We are not advocating that anyone revert back to doing activities in the real world that you have transitioned online. For example, most of us like being able to shop online and have the commodity items that we need in our daily life delivered to our door instead of having to run around town in your car, shopping in physical stores, waiting in lines, etc.
Also, let’s be real. Very few of us that were able to pivot to remote, hybrid, or flex work schedules have any interest in returning to the office full time. Indeed, many aspects (some would argue most aspects) of the shift to remote work are undeniably a net positive over the pre-pandemic work / life balance dynamic.
There’s only a special few of us who pine for the days when we would have to sit in horrendous traffic every day, spilling coffee on ourselves during long, stressful commutes. Only to arrive at a soulless office building where we sat under fluorescent lights in a cubicle farm worrying about whether our cubemate was going to have the audacity to microwave fish in the office kitchen again today.

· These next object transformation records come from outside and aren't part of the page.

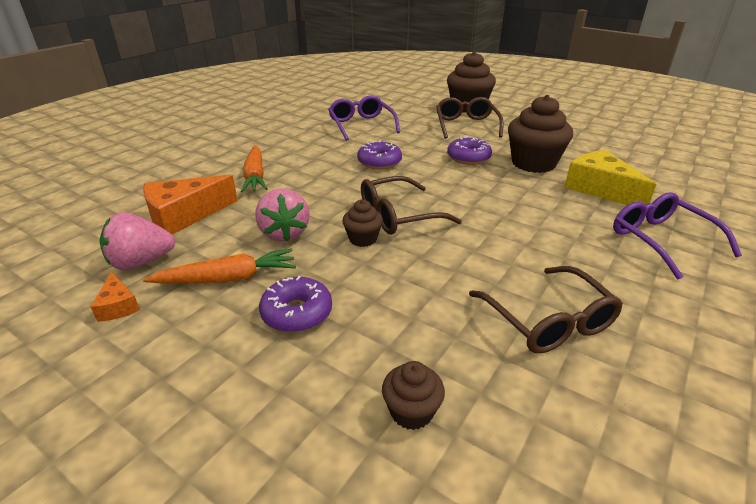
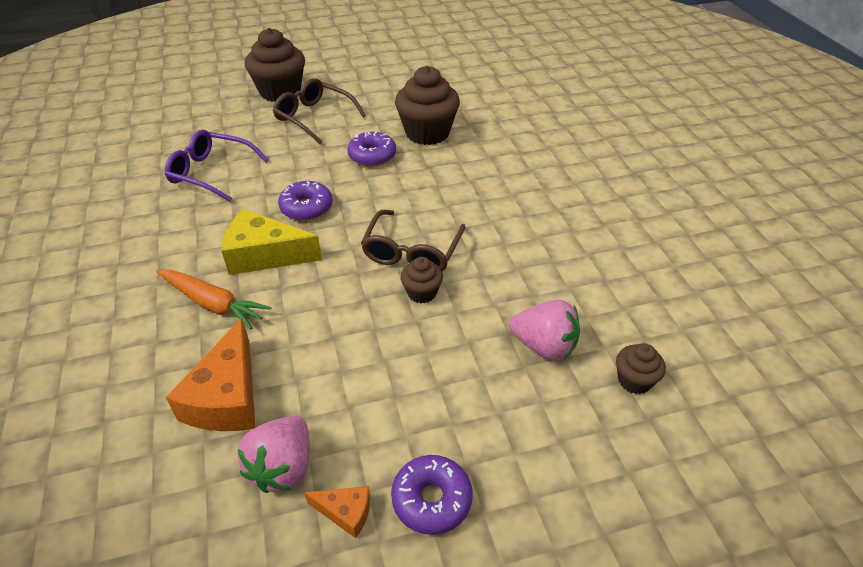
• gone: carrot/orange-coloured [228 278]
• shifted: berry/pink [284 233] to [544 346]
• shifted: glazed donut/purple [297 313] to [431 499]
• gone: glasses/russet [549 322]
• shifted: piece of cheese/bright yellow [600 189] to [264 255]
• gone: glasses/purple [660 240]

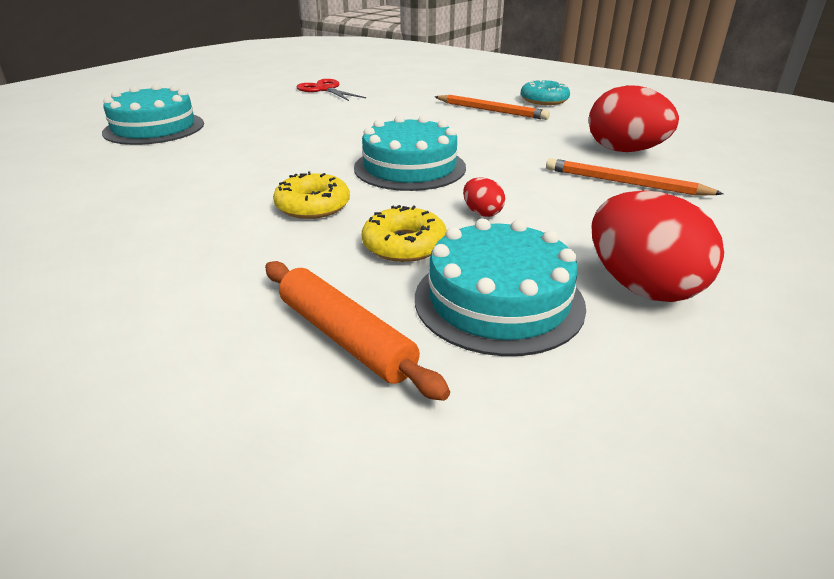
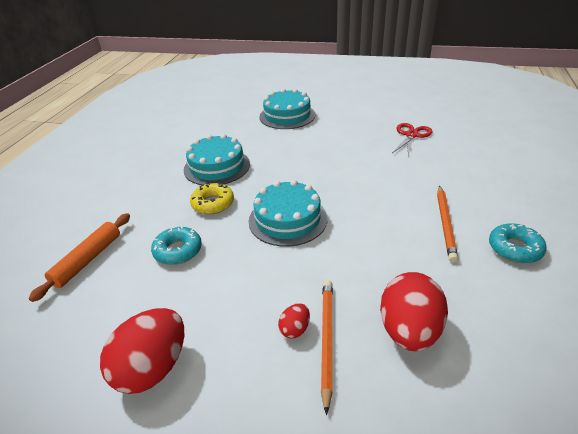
• repainted: glazed donut/bright yellow [404 245] to glazed donut/teal [178 251]
• shifted: cake/teal [498 300] to [217 166]
• shifted: egg/crimson [482 213] to [295 329]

However, for too many people, those hours sitting in traffic have been replaced by hours of “zombie scrolling” through our social media feeds or “doom scrolling” the “news”. Our lunches and happy hours with co-workers and friends have been replaced with mindlessly watching Tik Tok and YouTube videos. The social connection we felt catching up with co-workers around the water cooler or coffee machine has been replaced by arguing with random people (and even arguing with AI bots) on Twitter, battling FOMO, and exerting untold energy to generate FOMO in others by spending mental resources trying to portray some sort of idealized (yet clearly fictional) portrayal of your life in your social media accounts.
Maybe it’s time to ask ourselves, Do we want to have a happy, healthy, even a “legendary” life (see what I did there? 😉) or do we only want to appear to have one. You may only be able to pick one. Remember, the process of trying to appear happy, successful, important, etc. takes away from the energy you need to actually become those things.